### [設問一覧]
- A) 映画「明日への遺言」の批評について、次の問いに答えてください。
(i) 監督は誰か。
(ii) 法廷シーンの半分で使われている言語は何か。
(iii) 岡田中将は戦後、何として米軍から起訴されたか。
- B) 映画「明日への遺言」の批評を、最後の文の後から書き継いでください。

こんな映画は見ちゃいけない!

映画ライター・福本ジローによる、ハリウッドの大作から日本映画の小品までスポットを当てる新作映画専門批評サイト。

明日への遺言

otello2008-03-05

明日への遺言


ポイント ★★
DATE 08/3/2
THEATER 109KH
監督 小泉堯史
ナンバー 52
出演 藤田まこと/富司純子/ロバート・レッサー/フレッド・マックイーン
批評 ネタばれ注意! 結末に触れています


無差別爆撃という戦争犯罪を犯した者に対する処刑。そしてその処刑を行った者と命令を下したものはいかに処すべきか。指揮下で起きたことにはすべて責任を追うという指令官の姿を通じて、信念ある生き方イコール死に方とは何かを問う。ただ、法廷シーンの半分が英語で、わざわざ逐語訳の日本語字幕でフォローするのだが、このあたりもう少し脚本の段階でうまく処理できたはず。日本映画であるにもかかわらず字幕を追わねばならない煩わしさを作り手はどう考えているのだろう。


名古屋空襲で撃墜された米軍機乗員を捕虜として扱わず斬首処刑した罪で告発された東海軍司令官・岡田中将。戦後、B級戦犯として米軍から起訴され、裁判にかけられる。岡田は軍律と国際法の観点から部下たちの責任も追及しようとする検察と徹底的に争い、自分を犠牲にして部下の命を守ろうとする。

### [保存済みデータ行]
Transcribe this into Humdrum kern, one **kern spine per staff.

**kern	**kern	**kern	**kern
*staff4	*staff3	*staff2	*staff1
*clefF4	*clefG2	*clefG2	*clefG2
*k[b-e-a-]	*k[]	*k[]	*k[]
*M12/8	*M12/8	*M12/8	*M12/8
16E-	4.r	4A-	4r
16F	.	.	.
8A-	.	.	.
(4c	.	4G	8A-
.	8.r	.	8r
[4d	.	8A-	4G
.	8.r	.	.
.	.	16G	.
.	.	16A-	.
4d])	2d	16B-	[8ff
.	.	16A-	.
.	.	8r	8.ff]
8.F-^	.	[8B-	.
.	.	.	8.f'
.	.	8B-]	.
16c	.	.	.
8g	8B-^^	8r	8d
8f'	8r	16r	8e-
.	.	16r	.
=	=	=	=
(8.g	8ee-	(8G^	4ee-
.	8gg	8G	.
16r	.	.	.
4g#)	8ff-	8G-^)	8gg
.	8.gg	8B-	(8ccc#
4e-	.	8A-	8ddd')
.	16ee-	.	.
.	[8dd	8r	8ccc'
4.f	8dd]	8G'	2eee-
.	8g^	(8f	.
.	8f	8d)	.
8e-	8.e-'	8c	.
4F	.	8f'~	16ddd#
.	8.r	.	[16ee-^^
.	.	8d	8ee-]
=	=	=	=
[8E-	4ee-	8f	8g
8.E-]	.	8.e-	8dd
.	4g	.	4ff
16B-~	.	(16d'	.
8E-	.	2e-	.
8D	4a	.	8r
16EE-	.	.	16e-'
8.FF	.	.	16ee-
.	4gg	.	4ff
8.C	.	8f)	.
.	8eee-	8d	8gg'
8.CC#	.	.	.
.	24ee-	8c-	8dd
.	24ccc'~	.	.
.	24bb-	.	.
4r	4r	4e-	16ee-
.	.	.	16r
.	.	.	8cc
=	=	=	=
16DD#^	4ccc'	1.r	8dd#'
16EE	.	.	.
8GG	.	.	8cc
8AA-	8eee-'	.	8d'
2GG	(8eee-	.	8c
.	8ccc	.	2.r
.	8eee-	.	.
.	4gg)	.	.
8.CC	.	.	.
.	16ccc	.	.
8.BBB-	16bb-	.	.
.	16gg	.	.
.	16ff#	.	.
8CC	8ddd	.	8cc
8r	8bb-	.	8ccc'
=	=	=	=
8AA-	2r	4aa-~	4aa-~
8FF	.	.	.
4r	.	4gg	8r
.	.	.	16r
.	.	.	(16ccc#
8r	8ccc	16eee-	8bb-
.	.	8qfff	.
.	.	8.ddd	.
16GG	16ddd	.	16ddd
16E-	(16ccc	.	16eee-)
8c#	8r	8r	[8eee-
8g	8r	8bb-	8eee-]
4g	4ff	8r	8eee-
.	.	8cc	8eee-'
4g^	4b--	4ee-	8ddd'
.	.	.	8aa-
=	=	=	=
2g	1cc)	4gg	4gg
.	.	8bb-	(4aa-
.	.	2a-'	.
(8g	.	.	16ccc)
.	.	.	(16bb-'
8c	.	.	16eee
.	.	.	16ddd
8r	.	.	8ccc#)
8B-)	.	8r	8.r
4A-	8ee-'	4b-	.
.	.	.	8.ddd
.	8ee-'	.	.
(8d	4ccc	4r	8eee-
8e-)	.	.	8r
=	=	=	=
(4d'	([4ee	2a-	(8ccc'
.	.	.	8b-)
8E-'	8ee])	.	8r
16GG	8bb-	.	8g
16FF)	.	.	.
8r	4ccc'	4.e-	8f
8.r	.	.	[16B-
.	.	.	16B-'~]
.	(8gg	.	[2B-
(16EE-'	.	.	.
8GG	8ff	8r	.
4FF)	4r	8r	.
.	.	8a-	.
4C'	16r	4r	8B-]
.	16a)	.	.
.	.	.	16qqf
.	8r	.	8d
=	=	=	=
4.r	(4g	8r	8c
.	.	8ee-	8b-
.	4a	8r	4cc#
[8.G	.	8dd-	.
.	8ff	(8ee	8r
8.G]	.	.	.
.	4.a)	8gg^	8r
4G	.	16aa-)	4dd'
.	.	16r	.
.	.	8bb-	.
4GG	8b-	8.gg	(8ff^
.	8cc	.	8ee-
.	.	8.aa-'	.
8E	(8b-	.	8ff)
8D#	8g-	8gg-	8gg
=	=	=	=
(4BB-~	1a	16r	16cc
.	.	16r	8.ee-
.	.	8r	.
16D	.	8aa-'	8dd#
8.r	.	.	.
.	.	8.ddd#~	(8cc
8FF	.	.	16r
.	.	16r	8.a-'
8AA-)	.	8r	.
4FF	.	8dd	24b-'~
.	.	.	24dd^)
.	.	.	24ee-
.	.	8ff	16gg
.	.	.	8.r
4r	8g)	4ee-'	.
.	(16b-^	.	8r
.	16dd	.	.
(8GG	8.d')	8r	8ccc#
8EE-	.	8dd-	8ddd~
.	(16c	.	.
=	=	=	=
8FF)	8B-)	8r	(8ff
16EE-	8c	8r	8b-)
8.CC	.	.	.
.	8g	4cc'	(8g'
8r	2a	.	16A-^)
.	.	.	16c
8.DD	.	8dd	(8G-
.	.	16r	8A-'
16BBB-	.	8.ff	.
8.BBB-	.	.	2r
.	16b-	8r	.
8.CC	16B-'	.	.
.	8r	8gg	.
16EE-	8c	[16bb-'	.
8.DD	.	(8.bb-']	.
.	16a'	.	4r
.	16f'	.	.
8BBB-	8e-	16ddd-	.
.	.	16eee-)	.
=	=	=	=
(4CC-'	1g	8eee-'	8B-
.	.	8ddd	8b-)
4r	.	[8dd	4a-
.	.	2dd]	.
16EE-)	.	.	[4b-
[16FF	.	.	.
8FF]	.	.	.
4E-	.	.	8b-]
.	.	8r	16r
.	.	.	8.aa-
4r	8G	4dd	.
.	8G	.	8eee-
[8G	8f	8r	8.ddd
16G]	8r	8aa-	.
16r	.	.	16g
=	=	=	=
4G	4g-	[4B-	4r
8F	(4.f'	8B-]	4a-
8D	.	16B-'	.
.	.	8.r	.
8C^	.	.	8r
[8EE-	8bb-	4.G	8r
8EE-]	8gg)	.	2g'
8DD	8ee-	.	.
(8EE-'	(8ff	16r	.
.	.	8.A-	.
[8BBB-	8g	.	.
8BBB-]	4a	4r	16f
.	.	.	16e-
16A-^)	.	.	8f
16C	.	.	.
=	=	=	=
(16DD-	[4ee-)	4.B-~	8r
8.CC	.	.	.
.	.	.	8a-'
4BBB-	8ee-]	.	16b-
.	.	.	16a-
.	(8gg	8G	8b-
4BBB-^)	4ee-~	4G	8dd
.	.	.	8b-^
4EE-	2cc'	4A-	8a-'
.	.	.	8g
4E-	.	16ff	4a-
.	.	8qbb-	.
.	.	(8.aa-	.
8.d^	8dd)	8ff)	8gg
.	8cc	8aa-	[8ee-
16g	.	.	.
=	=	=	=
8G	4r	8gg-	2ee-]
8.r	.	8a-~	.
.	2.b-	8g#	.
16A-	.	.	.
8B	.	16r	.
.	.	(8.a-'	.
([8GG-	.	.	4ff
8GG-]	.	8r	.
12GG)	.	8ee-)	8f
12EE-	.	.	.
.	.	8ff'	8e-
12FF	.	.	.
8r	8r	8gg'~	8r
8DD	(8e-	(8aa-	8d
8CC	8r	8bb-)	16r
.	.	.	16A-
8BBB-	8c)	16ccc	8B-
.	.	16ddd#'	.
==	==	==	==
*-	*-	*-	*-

### [解答一覧]
- A)
(i) 小泉堯史
(ii) 英語
(iii) B級戦犯

- B)
岡田の弁護を引き受けたフェザーストンという男の公平な態度が非常に新鮮だ。米国人であるにもかかわらず岡田のために検察官とわたりあい、明らかに日本人を見下した尊大な態度の裁判長に対し、岡田の正当性を訴える。無論職務からであろうが、戦勝国の人間が敗戦国の元軍人のためにここまで一生懸命に弁護する姿は、フェアプレーを重んじる米国人の魂を象徴していた。どうせなら岡田の妻ではなくこの弁護士を語り部にすれば、もっと戦犯裁判に対する歴史認識が深まったはずだ。


裁判の論点は、司令官は部下の行為にどこまで責任を負うべきか、という点に集約される。岡田の主張は少しもブレず、全責任は自分にあるという。ならば最終的には昭和天皇に戦争責任があるというところまで踏み込んで欲しかったが、原爆投下で多数の民間人を殺したことで、トルーマン大統領も戦犯となりかねない理論を展開させることで暗示するに留まっている。戦争犯罪を題材に取っているのに旧日本軍の統帥権を持っていた天皇に言及せず、家族や部下との湿っぽい別れのシーンを長々と見せるのは余りにも芸がなく腰が引けている。